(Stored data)
- - -
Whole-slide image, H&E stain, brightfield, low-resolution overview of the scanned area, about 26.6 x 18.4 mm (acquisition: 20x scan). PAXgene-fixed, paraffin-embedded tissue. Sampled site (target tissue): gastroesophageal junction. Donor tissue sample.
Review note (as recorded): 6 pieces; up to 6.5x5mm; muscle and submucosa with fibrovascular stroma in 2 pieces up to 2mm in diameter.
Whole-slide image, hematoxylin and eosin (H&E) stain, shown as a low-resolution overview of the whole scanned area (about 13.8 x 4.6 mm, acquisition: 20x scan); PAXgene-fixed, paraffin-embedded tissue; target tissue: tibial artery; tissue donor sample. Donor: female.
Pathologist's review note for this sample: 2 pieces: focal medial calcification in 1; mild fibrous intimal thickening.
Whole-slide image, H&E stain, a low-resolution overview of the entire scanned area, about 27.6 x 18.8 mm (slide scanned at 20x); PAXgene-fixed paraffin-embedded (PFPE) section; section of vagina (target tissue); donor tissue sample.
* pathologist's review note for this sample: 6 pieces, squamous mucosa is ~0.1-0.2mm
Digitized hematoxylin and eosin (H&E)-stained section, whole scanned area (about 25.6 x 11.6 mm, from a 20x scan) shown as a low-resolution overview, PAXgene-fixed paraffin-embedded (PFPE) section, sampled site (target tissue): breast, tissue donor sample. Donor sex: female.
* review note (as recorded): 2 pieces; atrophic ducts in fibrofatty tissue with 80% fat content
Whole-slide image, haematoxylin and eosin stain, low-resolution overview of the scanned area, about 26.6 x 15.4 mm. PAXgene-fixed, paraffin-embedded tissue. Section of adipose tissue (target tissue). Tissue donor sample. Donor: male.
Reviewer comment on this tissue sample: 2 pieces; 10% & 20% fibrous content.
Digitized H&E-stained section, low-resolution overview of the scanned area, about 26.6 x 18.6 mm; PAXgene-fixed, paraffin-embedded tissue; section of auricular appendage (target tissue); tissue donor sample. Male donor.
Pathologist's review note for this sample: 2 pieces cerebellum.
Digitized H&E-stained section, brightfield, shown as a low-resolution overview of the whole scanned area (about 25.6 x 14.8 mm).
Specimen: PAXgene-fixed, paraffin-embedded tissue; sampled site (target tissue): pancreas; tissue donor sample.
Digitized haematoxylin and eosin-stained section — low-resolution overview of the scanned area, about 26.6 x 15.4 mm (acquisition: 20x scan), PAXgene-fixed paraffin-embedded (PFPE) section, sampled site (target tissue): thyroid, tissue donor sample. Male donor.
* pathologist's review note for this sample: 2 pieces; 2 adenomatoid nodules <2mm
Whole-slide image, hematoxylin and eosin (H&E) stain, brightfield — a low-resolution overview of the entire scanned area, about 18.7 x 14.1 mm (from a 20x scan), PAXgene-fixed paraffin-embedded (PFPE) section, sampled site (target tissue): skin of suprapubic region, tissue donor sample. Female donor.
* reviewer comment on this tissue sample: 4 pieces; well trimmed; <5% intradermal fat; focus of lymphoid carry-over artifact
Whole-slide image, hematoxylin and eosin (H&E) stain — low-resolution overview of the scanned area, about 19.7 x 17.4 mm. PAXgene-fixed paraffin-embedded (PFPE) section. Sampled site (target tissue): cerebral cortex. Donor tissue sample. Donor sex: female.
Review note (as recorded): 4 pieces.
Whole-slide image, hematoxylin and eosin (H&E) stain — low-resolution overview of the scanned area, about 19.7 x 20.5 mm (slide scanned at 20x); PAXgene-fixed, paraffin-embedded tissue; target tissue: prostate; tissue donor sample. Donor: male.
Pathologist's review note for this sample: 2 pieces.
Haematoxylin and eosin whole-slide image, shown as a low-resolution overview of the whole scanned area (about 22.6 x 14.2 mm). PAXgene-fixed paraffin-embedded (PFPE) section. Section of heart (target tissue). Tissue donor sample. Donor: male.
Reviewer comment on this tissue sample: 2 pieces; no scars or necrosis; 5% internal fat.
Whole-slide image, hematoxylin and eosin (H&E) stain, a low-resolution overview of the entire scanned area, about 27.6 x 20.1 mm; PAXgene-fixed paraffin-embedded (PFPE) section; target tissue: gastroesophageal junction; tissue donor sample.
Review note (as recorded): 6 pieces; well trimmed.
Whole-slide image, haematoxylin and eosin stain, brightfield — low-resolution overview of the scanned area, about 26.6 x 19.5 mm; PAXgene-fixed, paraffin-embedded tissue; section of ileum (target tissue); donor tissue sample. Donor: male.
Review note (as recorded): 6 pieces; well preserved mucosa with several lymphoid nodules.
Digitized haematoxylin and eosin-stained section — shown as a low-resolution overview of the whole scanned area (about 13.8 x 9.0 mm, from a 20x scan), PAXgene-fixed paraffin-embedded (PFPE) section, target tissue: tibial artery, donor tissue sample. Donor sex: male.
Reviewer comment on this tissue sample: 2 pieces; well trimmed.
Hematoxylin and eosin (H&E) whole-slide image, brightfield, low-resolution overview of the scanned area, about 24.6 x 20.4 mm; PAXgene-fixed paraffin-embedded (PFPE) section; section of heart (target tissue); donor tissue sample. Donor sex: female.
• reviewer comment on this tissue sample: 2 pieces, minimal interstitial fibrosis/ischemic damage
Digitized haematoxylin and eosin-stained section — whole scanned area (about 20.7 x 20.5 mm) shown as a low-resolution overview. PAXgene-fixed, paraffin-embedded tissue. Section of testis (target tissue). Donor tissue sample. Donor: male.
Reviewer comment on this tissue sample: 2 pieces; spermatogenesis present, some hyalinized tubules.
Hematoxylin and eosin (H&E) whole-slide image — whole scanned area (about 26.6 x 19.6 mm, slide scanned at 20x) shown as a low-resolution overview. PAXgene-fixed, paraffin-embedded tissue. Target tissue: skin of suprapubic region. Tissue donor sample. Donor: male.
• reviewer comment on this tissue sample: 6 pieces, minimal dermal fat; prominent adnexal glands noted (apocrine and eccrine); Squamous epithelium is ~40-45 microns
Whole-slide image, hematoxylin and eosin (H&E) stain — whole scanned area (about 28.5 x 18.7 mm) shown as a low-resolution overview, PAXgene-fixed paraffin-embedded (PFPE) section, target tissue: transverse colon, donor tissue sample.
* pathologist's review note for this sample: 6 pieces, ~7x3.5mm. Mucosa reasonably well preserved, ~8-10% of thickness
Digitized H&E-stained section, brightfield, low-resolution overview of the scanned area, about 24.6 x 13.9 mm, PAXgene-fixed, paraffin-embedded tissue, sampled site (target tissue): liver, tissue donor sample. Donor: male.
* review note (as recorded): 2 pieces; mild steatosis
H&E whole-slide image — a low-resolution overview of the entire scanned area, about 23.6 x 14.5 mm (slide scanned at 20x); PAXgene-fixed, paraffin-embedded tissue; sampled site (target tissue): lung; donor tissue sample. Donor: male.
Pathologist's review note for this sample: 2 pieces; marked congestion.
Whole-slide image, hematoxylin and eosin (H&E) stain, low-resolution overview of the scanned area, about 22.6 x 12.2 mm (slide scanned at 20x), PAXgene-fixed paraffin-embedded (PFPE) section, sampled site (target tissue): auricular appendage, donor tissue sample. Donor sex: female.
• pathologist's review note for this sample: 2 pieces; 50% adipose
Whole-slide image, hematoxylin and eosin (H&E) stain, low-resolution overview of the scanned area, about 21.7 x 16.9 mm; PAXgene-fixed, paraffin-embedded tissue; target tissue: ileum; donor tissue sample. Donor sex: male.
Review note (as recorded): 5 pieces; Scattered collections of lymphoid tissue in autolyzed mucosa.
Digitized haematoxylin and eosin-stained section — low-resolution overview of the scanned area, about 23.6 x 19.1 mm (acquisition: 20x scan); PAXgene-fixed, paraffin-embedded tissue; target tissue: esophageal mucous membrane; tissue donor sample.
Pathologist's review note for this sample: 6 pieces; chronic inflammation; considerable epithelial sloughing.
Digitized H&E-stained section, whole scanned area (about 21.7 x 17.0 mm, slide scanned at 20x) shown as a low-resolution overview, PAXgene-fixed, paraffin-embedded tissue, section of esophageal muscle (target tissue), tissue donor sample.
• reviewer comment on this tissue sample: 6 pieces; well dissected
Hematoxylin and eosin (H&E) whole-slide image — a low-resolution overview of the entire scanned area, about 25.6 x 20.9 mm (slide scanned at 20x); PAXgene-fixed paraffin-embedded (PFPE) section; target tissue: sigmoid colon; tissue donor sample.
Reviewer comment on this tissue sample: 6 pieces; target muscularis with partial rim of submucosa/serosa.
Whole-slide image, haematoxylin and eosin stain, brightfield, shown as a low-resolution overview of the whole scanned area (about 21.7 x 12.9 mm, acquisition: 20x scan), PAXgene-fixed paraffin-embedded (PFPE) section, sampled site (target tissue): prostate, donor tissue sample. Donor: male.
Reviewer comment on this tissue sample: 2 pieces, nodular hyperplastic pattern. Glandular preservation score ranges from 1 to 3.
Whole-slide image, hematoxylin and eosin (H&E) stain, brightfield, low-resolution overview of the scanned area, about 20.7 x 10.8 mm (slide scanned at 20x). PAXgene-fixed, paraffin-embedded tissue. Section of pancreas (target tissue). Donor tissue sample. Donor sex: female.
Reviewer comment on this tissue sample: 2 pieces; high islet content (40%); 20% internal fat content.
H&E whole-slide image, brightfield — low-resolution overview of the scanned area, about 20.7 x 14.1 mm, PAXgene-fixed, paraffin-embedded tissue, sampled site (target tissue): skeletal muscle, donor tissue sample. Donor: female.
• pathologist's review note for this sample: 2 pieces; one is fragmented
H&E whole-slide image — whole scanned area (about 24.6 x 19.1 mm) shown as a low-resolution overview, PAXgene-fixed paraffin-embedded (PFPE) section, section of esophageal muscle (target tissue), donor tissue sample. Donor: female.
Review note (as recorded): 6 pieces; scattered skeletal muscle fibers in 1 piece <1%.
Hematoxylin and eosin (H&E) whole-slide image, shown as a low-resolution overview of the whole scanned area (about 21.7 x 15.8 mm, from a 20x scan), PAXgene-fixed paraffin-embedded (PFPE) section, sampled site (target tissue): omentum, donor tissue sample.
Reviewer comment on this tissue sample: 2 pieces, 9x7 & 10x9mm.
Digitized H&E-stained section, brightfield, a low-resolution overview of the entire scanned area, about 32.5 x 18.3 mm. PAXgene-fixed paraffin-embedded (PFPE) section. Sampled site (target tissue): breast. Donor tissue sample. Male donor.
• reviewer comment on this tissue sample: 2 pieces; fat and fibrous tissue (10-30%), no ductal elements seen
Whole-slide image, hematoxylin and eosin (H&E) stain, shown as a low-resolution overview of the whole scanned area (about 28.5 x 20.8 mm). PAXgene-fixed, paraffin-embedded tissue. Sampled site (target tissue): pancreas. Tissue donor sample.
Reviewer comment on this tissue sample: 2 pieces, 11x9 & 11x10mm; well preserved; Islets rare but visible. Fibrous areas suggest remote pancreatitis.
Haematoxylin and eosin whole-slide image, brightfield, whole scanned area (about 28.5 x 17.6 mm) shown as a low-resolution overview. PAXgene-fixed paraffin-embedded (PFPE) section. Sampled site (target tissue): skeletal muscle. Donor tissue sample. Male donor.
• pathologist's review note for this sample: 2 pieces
- - -
• **Exercise details**: Pick from the records each line that contains the word "muscle" and show it.

• **Task response**:
Review note (as recorded): 6 pieces; up to 6.5x5mm; muscle and submucosa with fibrovascular stroma in 2 pieces up to 2mm in diameter.
Digitized H&E-stained section, whole scanned area (about 21.7 x 17.0 mm, slide scanned at 20x) shown as a low-resolution overview, PAXgene-fixed, paraffin-embedded tissue, section of esophageal muscle (target tissue), tissue donor sample.
H&E whole-slide image, brightfield — low-resolution overview of the scanned area, about 20.7 x 14.1 mm, PAXgene-fixed, paraffin-embedded tissue, sampled site (target tissue): skeletal muscle, donor tissue sample. Donor: female.
H&E whole-slide image — whole scanned area (about 24.6 x 19.1 mm) shown as a low-resolution overview, PAXgene-fixed paraffin-embedded (PFPE) section, section of esophageal muscle (target tissue), donor tissue sample. Donor: female.
Review note (as recorded): 6 pieces; scattered skeletal muscle fibers in 1 piece <1%.
Haematoxylin and eosin whole-slide image, brightfield, whole scanned area (about 28.5 x 17.6 mm) shown as a low-resolution overview. PAXgene-fixed paraffin-embedded (PFPE) section. Sampled site (target tissue): skeletal muscle. Donor tissue sample. Male donor.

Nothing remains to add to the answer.